🤖 AI Summary
Existing fisheye image distortion modeling is inadequate for pixel-level dense prediction tasks, and conventional architectures fail to generalize across varying distortion levels and lens types. Method: We propose a distortion-aware encoder-decoder architecture featuring: (1) a novel radial Transformer that integrates physics-driven radial distortion modeling; (2) a distortion-adaptive token sampling strategy to mitigate feature sparsity at image boundaries; and (3) a modified U-Net backbone enabling distortion-aware feature propagation. Contribution/Results: The model achieves zero-shot generalization to unseen distortion magnitudes and lens configurations without fine-tuning. Evaluated on depth estimation across diverse distortion levels—from extremely low to extremely high—and under out-of-distribution settings, it attains state-of-the-art performance, significantly outperforming mainstream baselines.
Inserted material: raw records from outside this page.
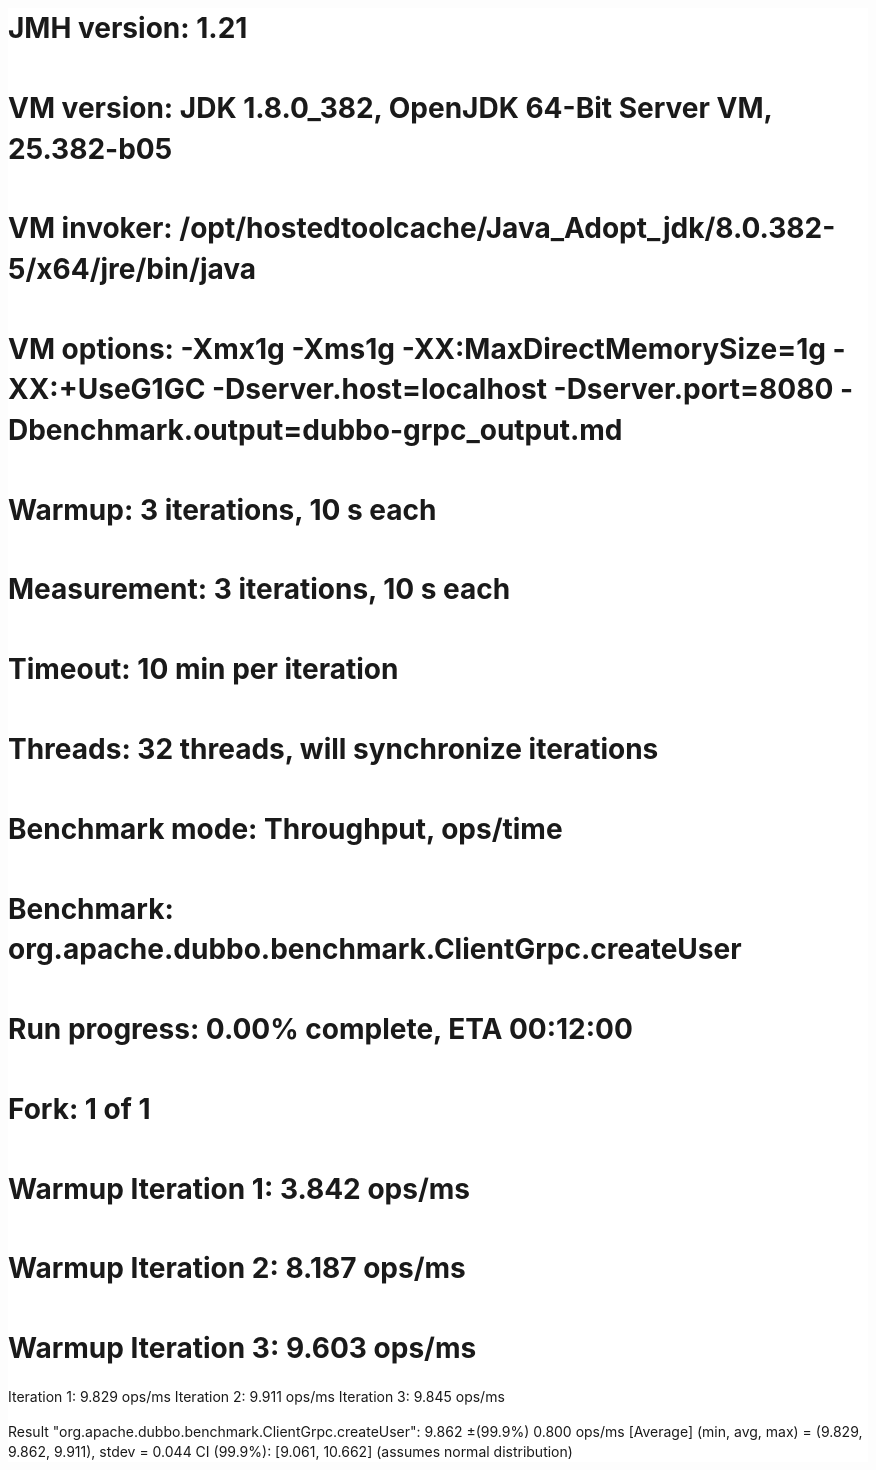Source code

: # JMH version: 1.21
# VM version: JDK 1.8.0_382, OpenJDK 64-Bit Server VM, 25.382-b05
# VM invoker: /opt/hostedtoolcache/Java_Adopt_jdk/8.0.382-5/x64/jre/bin/java
# VM options: -Xmx1g -Xms1g -XX:MaxDirectMemorySize=1g -XX:+UseG1GC -Dserver.host=localhost -Dserver.port=8080 -Dbenchmark.output=dubbo-grpc_output.md
# Warmup: 3 iterations, 10 s each
# Measurement: 3 iterations, 10 s each
# Timeout: 10 min per iteration
# Threads: 32 threads, will synchronize iterations
# Benchmark mode: Throughput, ops/time
# Benchmark: org.apache.dubbo.benchmark.ClientGrpc.createUser

# Run progress: 0.00% complete, ETA 00:12:00
# Fork: 1 of 1
# Warmup Iteration   1: 3.842 ops/ms
# Warmup Iteration   2: 8.187 ops/ms
# Warmup Iteration   3: 9.603 ops/ms
Iteration   1: 9.829 ops/ms
Iteration   2: 9.911 ops/ms
Iteration   3: 9.845 ops/ms


Result "org.apache.dubbo.benchmark.ClientGrpc.createUser":
  9.862 ±(99.9%) 0.800 ops/ms [Average]
  (min, avg, max) = (9.829, 9.862, 9.911), stdev = 0.044
  CI (99.9%): [9.061, 10.662] (assumes normal distribution)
This demonstrates superior generalizability and practical applicability for fisheye vision tasks.
📝 Abstract
Wide-angle fisheye images are becoming increasingly common for perception tasks in applications such as robotics, security, and mobility (e.g. drones, avionics). However, current models often either ignore the distortions in wide-angle images or are not suitable to perform pixel-level tasks. In this paper, we present an encoder-decoder model based on a radial transformer architecture that adapts to distortions in wide-angle lenses by leveraging the physical characteristics defined by the radial distortion profile. In contrast to the original model, which only performs classification tasks, we introduce a U-Net architecture, DarSwin-Unet, designed for pixel level tasks. Furthermore, we propose a novel strategy that minimizes sparsity when sampling the image for creating its input tokens. Our approach enhances the model capability to handle pixel-level tasks in wide-angle fisheye images, making it more effective for real-world applications. Compared to other baselines, DarSwin-Unet achieves the best results across different datasets, with significant gains when trained on bounded levels of distortions (very low, low, medium, and high) and tested on all, including out-of-distribution distortions. We demonstrate its performance on depth estimation and show through extensive experiments that DarSwin-Unet can perform zero-shot adaptation to unseen distortions of different wide-angle lenses.